• **About this task**:
Recast every line of the entries as a Markdown table with two columns, "Number" for the row number and "Line" for the line itself, omitting blank lines.

• **Records for processing**:
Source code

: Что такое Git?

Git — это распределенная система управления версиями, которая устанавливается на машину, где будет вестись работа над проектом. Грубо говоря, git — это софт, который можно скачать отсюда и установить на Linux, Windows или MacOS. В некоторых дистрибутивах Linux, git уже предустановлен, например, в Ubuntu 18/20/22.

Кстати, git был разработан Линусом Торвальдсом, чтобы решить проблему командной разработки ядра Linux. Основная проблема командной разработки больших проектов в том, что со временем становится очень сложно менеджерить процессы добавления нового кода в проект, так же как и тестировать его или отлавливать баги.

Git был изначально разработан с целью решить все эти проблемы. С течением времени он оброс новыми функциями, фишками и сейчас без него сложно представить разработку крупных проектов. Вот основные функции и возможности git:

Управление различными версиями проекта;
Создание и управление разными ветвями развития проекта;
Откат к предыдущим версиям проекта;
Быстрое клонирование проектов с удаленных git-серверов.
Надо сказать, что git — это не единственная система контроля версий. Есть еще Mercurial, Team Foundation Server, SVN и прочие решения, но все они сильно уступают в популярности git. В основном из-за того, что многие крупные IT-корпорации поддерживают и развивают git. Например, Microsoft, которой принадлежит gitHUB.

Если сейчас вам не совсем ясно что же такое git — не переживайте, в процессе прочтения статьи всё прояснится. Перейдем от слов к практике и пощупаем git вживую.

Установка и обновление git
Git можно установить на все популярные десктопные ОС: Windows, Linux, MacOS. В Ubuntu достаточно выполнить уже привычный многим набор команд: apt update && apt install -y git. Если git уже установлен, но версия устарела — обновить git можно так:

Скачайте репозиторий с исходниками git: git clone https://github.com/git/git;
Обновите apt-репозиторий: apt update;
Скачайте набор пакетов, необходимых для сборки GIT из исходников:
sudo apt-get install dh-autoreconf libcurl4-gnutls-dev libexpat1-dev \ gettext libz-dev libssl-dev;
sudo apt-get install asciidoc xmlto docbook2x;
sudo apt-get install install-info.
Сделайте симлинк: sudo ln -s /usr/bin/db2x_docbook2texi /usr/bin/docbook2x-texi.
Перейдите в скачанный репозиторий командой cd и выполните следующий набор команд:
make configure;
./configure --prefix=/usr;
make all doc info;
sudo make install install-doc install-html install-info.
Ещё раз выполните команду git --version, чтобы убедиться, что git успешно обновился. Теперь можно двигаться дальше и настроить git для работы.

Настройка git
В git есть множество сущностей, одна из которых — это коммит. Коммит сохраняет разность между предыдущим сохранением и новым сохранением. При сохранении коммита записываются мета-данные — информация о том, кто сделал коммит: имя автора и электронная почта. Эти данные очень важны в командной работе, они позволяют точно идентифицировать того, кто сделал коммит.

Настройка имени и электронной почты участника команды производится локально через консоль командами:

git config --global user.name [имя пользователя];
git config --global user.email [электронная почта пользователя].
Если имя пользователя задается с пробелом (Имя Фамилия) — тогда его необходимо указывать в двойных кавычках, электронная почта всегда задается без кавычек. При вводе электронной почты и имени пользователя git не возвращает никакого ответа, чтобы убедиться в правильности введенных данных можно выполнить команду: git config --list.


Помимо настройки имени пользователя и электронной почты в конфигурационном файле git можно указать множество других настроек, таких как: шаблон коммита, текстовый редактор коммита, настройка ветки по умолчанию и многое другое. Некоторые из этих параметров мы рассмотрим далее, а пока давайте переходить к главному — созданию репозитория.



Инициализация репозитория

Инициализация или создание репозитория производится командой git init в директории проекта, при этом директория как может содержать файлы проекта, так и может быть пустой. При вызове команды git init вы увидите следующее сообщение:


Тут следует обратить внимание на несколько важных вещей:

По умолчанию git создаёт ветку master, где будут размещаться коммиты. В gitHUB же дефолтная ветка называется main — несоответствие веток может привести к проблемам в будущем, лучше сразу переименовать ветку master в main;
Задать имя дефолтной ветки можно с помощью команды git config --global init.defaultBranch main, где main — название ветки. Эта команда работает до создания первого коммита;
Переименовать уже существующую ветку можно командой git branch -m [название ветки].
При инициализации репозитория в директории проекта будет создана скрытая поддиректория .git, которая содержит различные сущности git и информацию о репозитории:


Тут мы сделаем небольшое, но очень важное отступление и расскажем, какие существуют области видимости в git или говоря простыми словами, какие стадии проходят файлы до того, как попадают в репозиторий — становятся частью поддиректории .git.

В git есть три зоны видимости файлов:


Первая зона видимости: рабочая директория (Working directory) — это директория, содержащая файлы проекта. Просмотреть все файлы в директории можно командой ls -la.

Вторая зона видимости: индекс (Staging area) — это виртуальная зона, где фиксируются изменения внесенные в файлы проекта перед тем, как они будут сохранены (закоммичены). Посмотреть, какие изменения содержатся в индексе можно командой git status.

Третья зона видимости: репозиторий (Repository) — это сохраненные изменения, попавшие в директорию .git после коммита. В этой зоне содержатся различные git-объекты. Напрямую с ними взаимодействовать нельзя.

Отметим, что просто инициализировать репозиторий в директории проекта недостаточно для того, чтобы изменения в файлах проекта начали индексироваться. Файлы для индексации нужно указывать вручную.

• **Result**:
| Number | Line |
|---|---|
| 1 | Source code |
| 2 | : Что такое Git? |
| 3 | Git — это распределенная система управления версиями, которая устанавливается на машину, где будет вестись работа над проектом. Грубо говоря, git — это софт, который можно скачать отсюда и установить на Linux, Windows или MacOS. В некоторых дистрибутивах Linux, git уже предустановлен, например, в Ubuntu 18/20/22. |
| 4 | Кстати, git был разработан Линусом Торвальдсом, чтобы решить проблему командной разработки ядра Linux. Основная проблема командной разработки больших проектов в том, что со временем становится очень сложно менеджерить процессы добавления нового кода в проект, так же как и тестировать его или отлавливать баги. |
| 5 | Git был изначально разработан с целью решить все эти проблемы. С течением времени он оброс новыми функциями, фишками и сейчас без него сложно представить разработку крупных проектов. Вот основные функции и возможности git: |
| 6 | Управление различными версиями проекта; |
| 7 | Создание и управление разными ветвями развития проекта; |
| 8 | Откат к предыдущим версиям проекта; |
| 9 | Быстрое клонирование проектов с удаленных git-серверов. |
| 10 | Надо сказать, что git — это не единственная система контроля версий. Есть еще Mercurial, Team Foundation Server, SVN и прочие решения, но все они сильно уступают в популярности git. В основном из-за того, что многие крупные IT-корпорации поддерживают и развивают git. Например, Microsoft, которой принадлежит gitHUB. |
| 11 | Если сейчас вам не совсем ясно что же такое git — не переживайте, в процессе прочтения статьи всё прояснится. Перейдем от слов к практике и пощупаем git вживую. |
| 12 | Установка и обновление git |
| 13 | Git можно установить на все популярные десктопные ОС: Windows, Linux, MacOS. В Ubuntu достаточно выполнить уже привычный многим набор команд: apt update && apt install -y git. Если git уже установлен, но версия устарела — обновить git можно так: |
| 14 | Скачайте репозиторий с исходниками git: git clone https://github.com/git/git; |
| 15 | Обновите apt-репозиторий: apt update; |
| 16 | Скачайте набор пакетов, необходимых для сборки GIT из исходников: |
| 17 | sudo apt-get install dh-autoreconf libcurl4-gnutls-dev libexpat1-dev \ gettext libz-dev libssl-dev; |
| 18 | sudo apt-get install asciidoc xmlto docbook2x; |
| 19 | sudo apt-get install install-info. |
| 20 | Сделайте симлинк: sudo ln -s /usr/bin/db2x_docbook2texi /usr/bin/docbook2x-texi. |
| 21 | Перейдите в скачанный репозиторий командой cd и выполните следующий набор команд: |
| 22 | make configure; |
| 23 | ./configure --prefix=/usr; |
| 24 | make all doc info; |
| 25 | sudo make install install-doc install-html install-info. |
| 26 | Ещё раз выполните команду git --version, чтобы убедиться, что git успешно обновился. Теперь можно двигаться дальше и настроить git для работы. |
| 27 | Настройка git |
| 28 | В git есть множество сущностей, одна из которых — это коммит. Коммит сохраняет разность между предыдущим сохранением и новым сохранением. При сохранении коммита записываются мета-данные — информация о том, кто сделал коммит: имя автора и электронная почта. Эти данные очень важны в командной работе, они позволяют точно идентифицировать того, кто сделал коммит. |
| 29 | Настройка имени и электронной почты участника команды производится локально через консоль командами: |
| 30 | git config --global user.name [имя пользователя]; |
| 31 | git config --global user.email [электронная почта пользователя]. |
| 32 | Если имя пользователя задается с пробелом (Имя Фамилия) — тогда его необходимо указывать в двойных кавычках, электронная почта всегда задается без кавычек. При вводе электронной почты и имени пользователя git не возвращает никакого ответа, чтобы убедиться в правильности введенных данных можно выполнить команду: git config --list. |
| 33 | Помимо настройки имени пользователя и электронной почты в конфигурационном файле git можно указать множество других настроек, таких как: шаблон коммита, текстовый редактор коммита, настройка ветки по умолчанию и многое другое. Некоторые из этих параметров мы рассмотрим далее, а пока давайте переходить к главному — созданию репозитория. |
| 34 | Инициализация репозитория |
| 35 | Инициализация или создание репозитория производится командой git init в директории проекта, при этом директория как может содержать файлы проекта, так и может быть пустой. При вызове команды git init вы увидите следующее сообщение: |
| 36 | Тут следует обратить внимание на несколько важных вещей: |
| 37 | По умолчанию git создаёт ветку master, где будут размещаться коммиты. В gitHUB же дефолтная ветка называется main — несоответствие веток может привести к проблемам в будущем, лучше сразу переименовать ветку master в main; |
| 38 | Задать имя дефолтной ветки можно с помощью команды git config --global init.defaultBranch main, где main — название ветки. Эта команда работает до создания первого коммита; |
| 39 | Переименовать уже существующую ветку можно командой git branch -m [название ветки]. |
| 40 | При инициализации репозитория в директории проекта будет создана скрытая поддиректория .git, которая содержит различные сущности git и информацию о репозитории: |
| 41 | Тут мы сделаем небольшое, но очень важное отступление и расскажем, какие существуют области видимости в git или говоря простыми словами, какие стадии проходят файлы до того, как попадают в репозиторий — становятся частью поддиректории .git. |
| 42 | В git есть три зоны видимости файлов: |
| 43 | Первая зона видимости: рабочая директория (Working directory) — это директория, содержащая файлы проекта. Просмотреть все файлы в директории можно командой ls -la. |
| 44 | Вторая зона видимости: индекс (Staging area) — это виртуальная зона, где фиксируются изменения внесенные в файлы проекта перед тем, как они будут сохранены (закоммичены). Посмотреть, какие изменения содержатся в индексе можно командой git status. |
| 45 | Третья зона видимости: репозиторий (Repository) — это сохраненные изменения, попавшие в директорию .git после коммита. В этой зоне содержатся различные git-объекты. Напрямую с ними взаимодействовать нельзя. |
| 46 | Отметим, что просто инициализировать репозиторий в директории проекта недостаточно для того, чтобы изменения в файлах проекта начали индексироваться. Файлы для индексации нужно указывать вручную. |